When she was eventually found in nearby Herzliya, law enforcement officials were unable to locate her phone, leading them to suspect that the incident was an attempt to stage a suicide or suicide attempt while disposing of digital evidence related to the leaking of the video and subsequent cover-up.
Law enforcement authorities and volunteers spent a number of days searching the Tel Aviv beachfronts and the ocean for her phone, suspecting that it holds incriminating evidence, even as Tomer-Yerushalmi reportedly continued to deny that she had staged the incident and insisted that she really had intended to end her life.

Protesters demonstrate outside the home of former IDF military advocate general Maj. Gen. Yifat Tomer-Yerushalmi, in Ramat Hasharon, October 8, 2025 (Tal Gal/Flash90)
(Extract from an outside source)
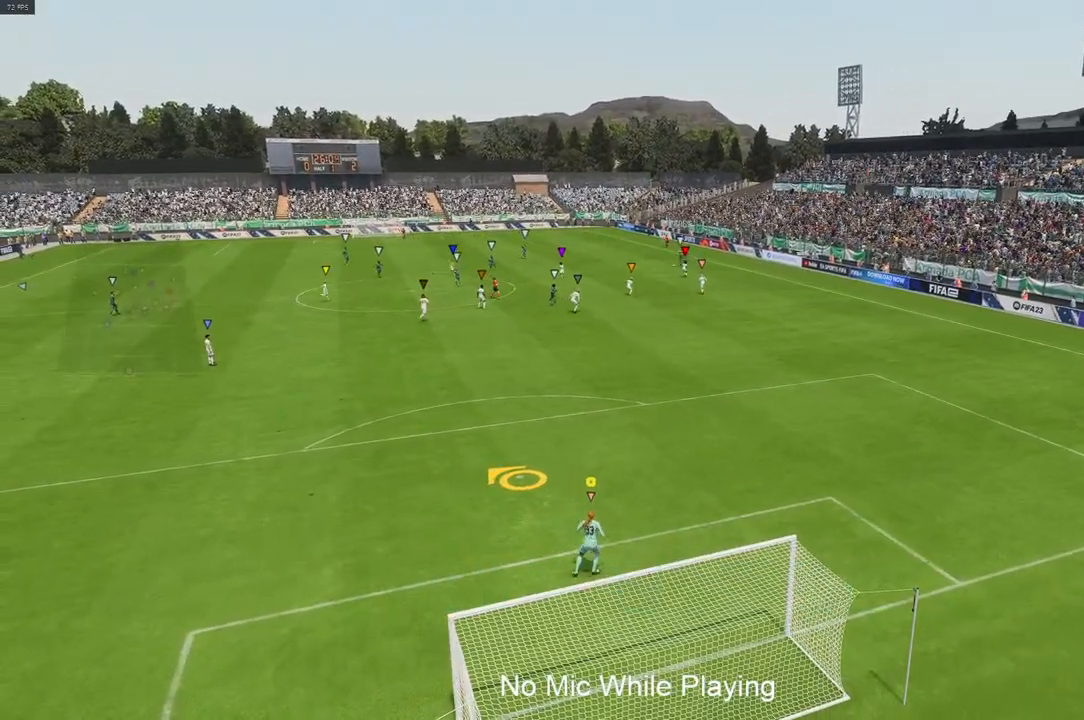
{"buttons": [], "left_stick": "center", "right_stick": "center", "events": [[150, "left_stick", "center"]]}
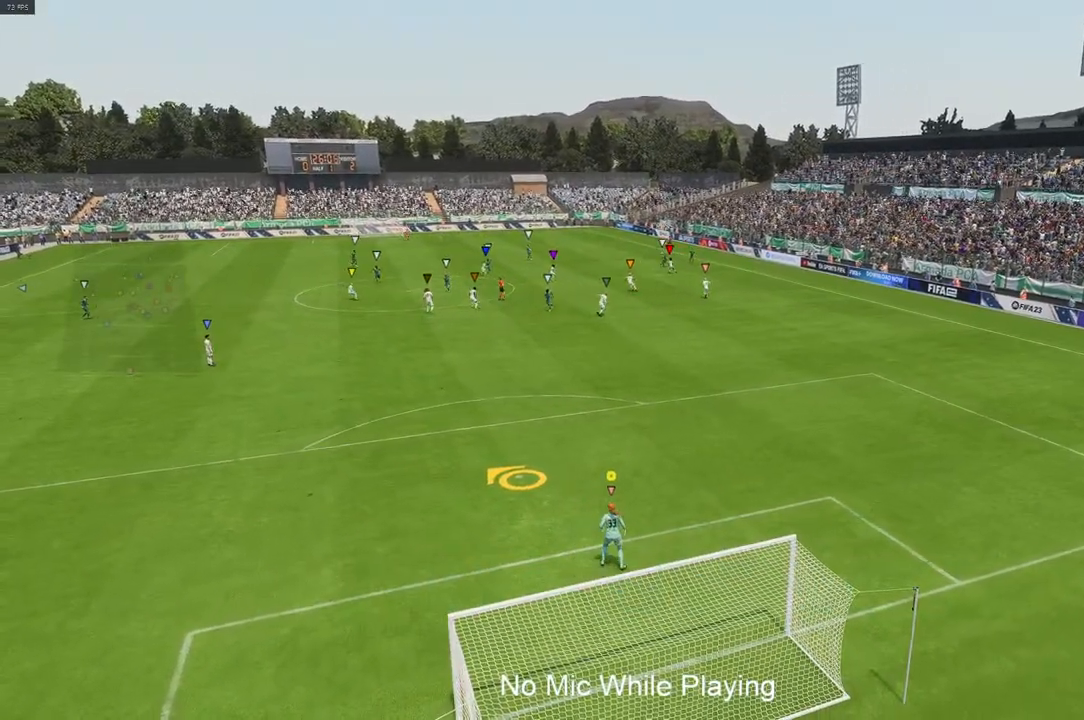
{"buttons": [], "left_stick": "center", "right_stick": "center", "events": []}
The search mission failed to yield results until Friday morning, when, shortly before Tomer-Yerushalmi’s release to house arrest, the phone was found in the sea at Hatzuk Beach north of Tel Aviv.
Cyber authorities on Saturday night confirmed that the phone was Tomer-Yerushalmi’s.
The Sde Teiman surveillance video was leaked to Channel 12 in August 2024, days after masked military police officers arrested nine reservists at the base suspected of taking part in the abuse of the Gazan detainee, who suffered from severe injuries, including to his rectum.

Reserve soldiers indicted for abusing a Palestinian security detainee at the Sde Teiman military detention center speak to the media outside the Supreme Court in Jerusalem on November 2, 2025 (Jeremy Sharon/ Times of Israel)
Tomer-Yerushalmi, who resigned last week after admitting she leaked the video, has said she did so to fend off public criticism that culminated in right-wing mobs irate over the soldiers’ detention — including coalition lawmakers — storming Sde Teiman and the Beit Lid military court, where the suspects were taken.
Five of the reservists were indicted in February, but the fate of their trial is unclear after it emerged last week that the abused detainee was released back to Gaza as part of the October 9 truce-hostage deal between Israel and Hamas.
Tomer-Yerushalmi told police over the past week that she had concealed her identity as the leaker, and that no one outside her office was involved in the leak or knew that she was behind it, the Kan public broadcaster reported Friday.